Autor de La soledad del Rey y Las mil caras de Felipe González y director de la revista El Siglo, José García Abad hace un retrato crítico de Zapatero, basado en 32 entrevistas con personas que lo conocen. Muchas de sus fuentes son anónimas.
-Rodríguez Zapatero castiga a los díscolos con el silencio y el olvido.
-Es uno de los castigos más tremendos, jamás dice una mala palabra, pero lo que más temen los que están con él es el silencio que se hace cuando algo no le gusta.
-Usted da mucha importancia a que siempre se haya dedicado a la política.
-En cierta manera explica que no termine de percibir bien la calle, no se ha ganado nunca la vida fuera de la política, salvo unos meses como profesor en la universidad, y eso hace que no tenga una percepción directa de las cosas. Es un funcionario del partido y eso se nota. Por ejemplo, soluciona los problemas creando ministerios.
-Echa por tierra esa imagen de Bambi que tenía.
-Como persona, está lleno de buenas intenciones. Quienes lo conocen, incluso sus amigos íntimos, dicen que es frío como un témpano. Jamás improvisa nada de su puesta en escena, en cómo va a salir en la foto o en los titulares. Improvisa medidas, porque no tiene un cuerpo doctrinal coherente e identificable, sino que va a salto de mata, toma medidas según piensa que se pueden vender mejor o peor.
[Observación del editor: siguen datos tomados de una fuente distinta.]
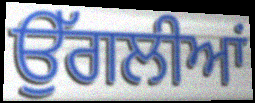
ਉੱਗਲੀਆਂ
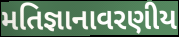
મતિજ્ઞાનાવરણીય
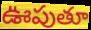
ఊపుతూ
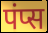
पंप्स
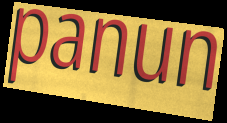
panun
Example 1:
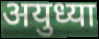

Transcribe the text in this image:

अयुध्या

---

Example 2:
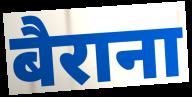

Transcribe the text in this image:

बैराना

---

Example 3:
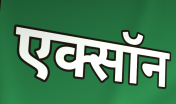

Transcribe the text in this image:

एक्सॉन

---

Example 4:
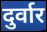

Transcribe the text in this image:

दुर्वार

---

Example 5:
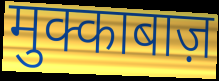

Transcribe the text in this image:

मुक्काबाज़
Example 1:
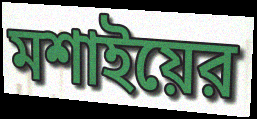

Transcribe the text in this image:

মশাইয়ের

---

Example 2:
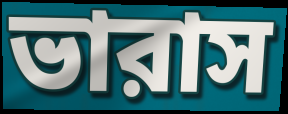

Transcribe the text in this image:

ভারাস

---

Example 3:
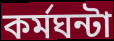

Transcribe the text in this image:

কর্মঘন্টা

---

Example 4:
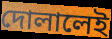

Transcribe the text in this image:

দোলালেই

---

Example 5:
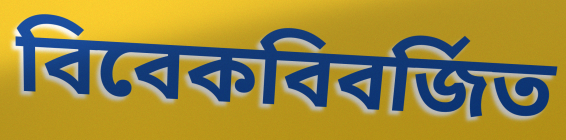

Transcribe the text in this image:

বিবেকবিবর্জিত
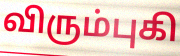
விரும்புகி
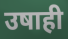
उषाही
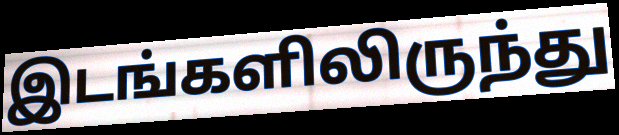
இடங்களிலிருந்து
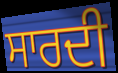
ਸਾਰਦੀ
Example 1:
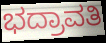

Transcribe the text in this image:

ಭದ್ರಾವತಿ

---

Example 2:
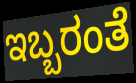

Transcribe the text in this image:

ಇಬ್ಬರಂತೆ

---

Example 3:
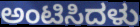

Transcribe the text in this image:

ಅಂಟಿಸಿದಳು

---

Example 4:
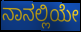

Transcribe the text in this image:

ನಾನಲ್ಲಿಯೇ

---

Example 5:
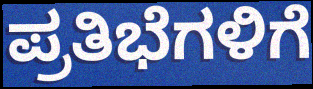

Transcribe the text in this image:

ಪ್ರತಿಭೆಗಳಿಗೆ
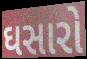
ઘસારો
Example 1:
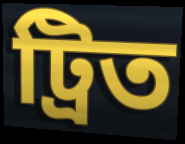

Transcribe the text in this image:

ট্ৰিত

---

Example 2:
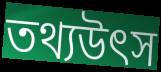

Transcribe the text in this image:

তথ্যউৎস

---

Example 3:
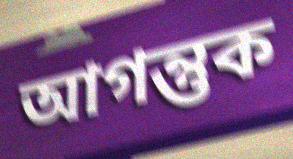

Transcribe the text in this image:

আগন্তুক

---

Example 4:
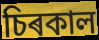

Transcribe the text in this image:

চিৰকাল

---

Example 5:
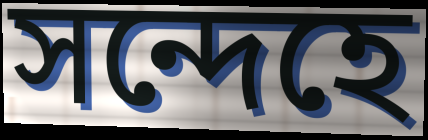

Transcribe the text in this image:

সন্দেহে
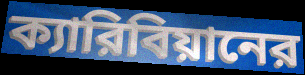
ক্যারিবিয়ানের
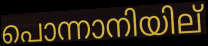
പൊന്നാനിയില്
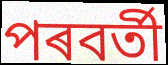
পৰবৰ্তী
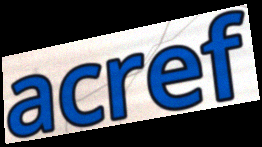
acref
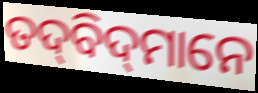
ତଦ୍‌ବିଦ୍‌ମାନେ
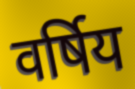
वर्षिय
-El que se la hace se la paga.
-Hay que separar el plano personal del político. Personalmente le ha ido bien la vida, es amable, generoso y considerado, pero en el plano político ni olvida ni perdona. Tiene una visión mesiánica de la política y piensa que debe cumplir una misión muy buena para el país y a ese fin justifica todos los medios.
-Lo define como un «killer» de la política.
-No se llega a presidente del Gobierno ni siendo una hermanita de la caridad ni tonto.
-¿Cómo lo valora intelectualmente?
-No es un hombre de profundas reflexiones ideológicas, aunque tiene una sincera vinculación emocional con la izquierda.